Industrial Cleaning Equipments and Methods

There are as many different industrial cleaning equipments and methods as there are types of client; industrial cleaning customers come from diverse backgrounds, ranging from automobile manufacturers to the managers of water treatment facilities and pharmaceutical companies, among other fields. As such, various industrial cleaning equipments serve all manner of purposes: Removing paint, cleaning walls and ceilings, disinfecting and cleaning industrial kitchens, cleaning heavily soiled floors, washing down industrial machines, and more.

While there is a great deal of overlap between traditional commercial cleaning equipment and industrial cleaning equipment such as the methods on offer when you visit, if you plan on tackling industrial clients, you will likely need to invest in a few different industrial cleaning equipments and tools due to the more persistent nature of the messes in industrial environments. You will also need to change some of your cleaning strategies as industrial processes tend to generate sometimes toxic dust, dirt, and grime which may be impossible to safely and fully remove with unaltered conventional cleaning equipment and methods.

Jay Mandelstam, the president of Denver Commercial Property Services, an American cleaning firm which is known for its experience in handling industrial accounts, has become an expert on adapting commercial equipment to fill the needs of his industrial clients. “We tend to use the same cleaning equipment [as our commercial cleaning services],” Jay explains, “But what varies is how we use that equipment.”

industrial cleaning equipments

For example, Mandelstam employs the same autoscrubbers that he puts to work when serving his commercial cleaning clients, but he replaces the neutral floor cleaner that he uses in commercial environments with a heavy degreaser capable of removing stubborn grease soil. He also instructs his employees to spend more time on industrial cleaning jobs; industrial dirt and grime often takes many passes to fully remove (whereas commercial soils usually only require a single pass, thanks to the efficiency of modern cleaning equipment).

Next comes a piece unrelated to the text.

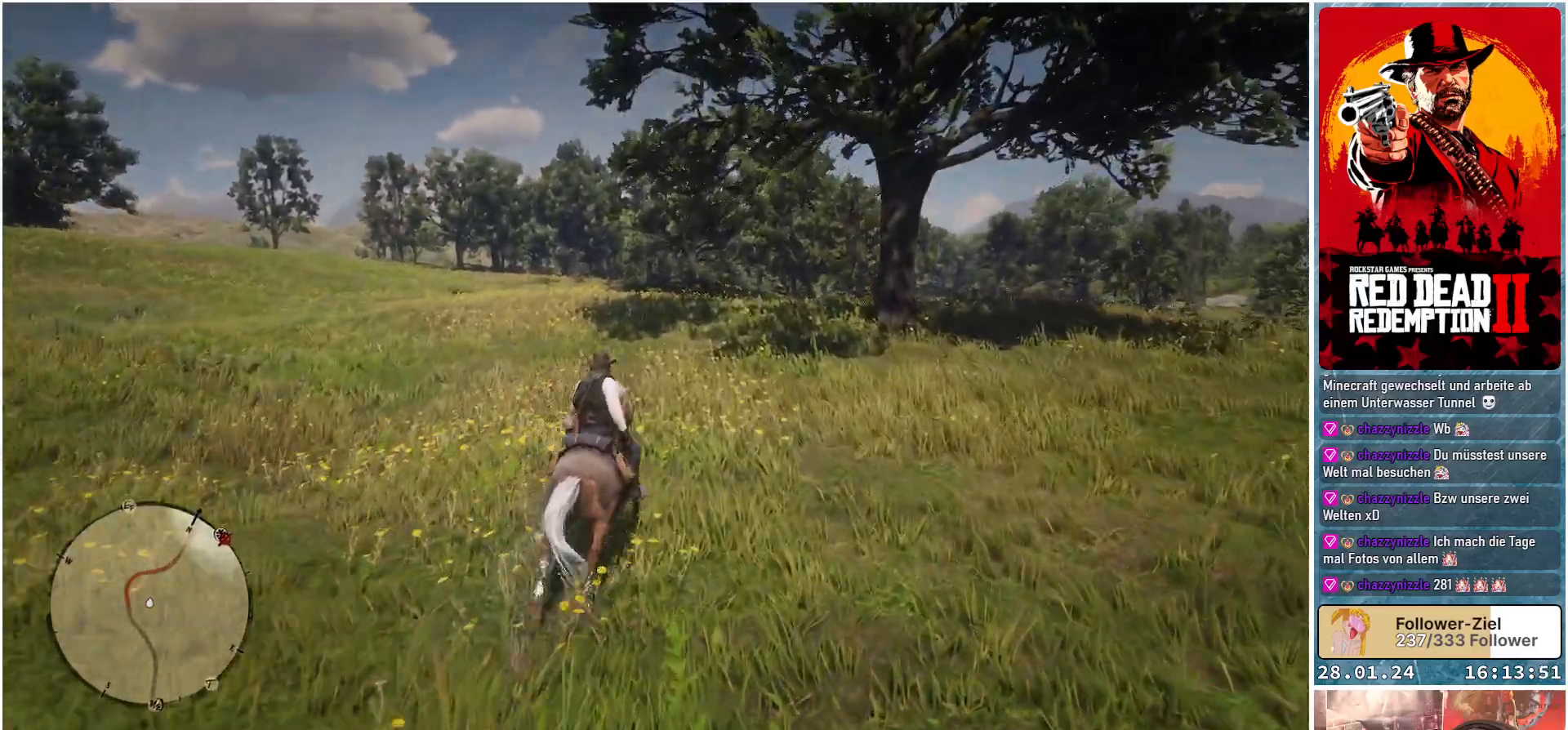
{"buttons": ["A"], "left_stick": "center", "right_stick": "center", "events": [[484, "left_stick", "center"]]}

For instance, in a credit card warehouse that Mandelstam’s firm regularly cleans, there is “A lot of paper, and the machines throw off a ton of dust. You have to apply more pad pressure when cleaning the floors and use more aggressive brushes,” says Jay, “Because the dust is pretty stubborn. Also, you’re no longer dealing with a desk-side trash can. You’re dealing with a 45-gallon pail with all kinds of material in it, so you have to teach workers proper lifting techniques.”

Additionally, Mandelstam advises that cleaners be ready to invest in equipment capable of handling special jobs, such as the cleaning and sanitising of walls, ceilings, and machinery, if they do not already own these more specialised industrial cleaning equipments. Typically, this category of equipment include items like 1,000-psi pressure washers, foam guns, and cryogenic cleaning machines (which use pressurised dry ice, the solid form of carbon dioxide, to perform cleaning duties).

Cryogenic cleaning is necessary to handle certain industrial jobs as it eradicates many safety and contamination issues. “With cryogenic cleaning, there’s no secondary contamination, because there are no chemicals used,” explains Paul Greenland, president of Aetna Integrated Services. “You can use it in regulated industries and in areas where you can’t have water because there’s electricity present or you don’t want moisture or humidity left behind in machines that you’re cleaning.”

With these specialised machines and techniques at the ready, experienced commercial cleaners should have no trouble handling industrial clients and embracing the diverse challenges and rewards that come with handling tough, large-scale jobs.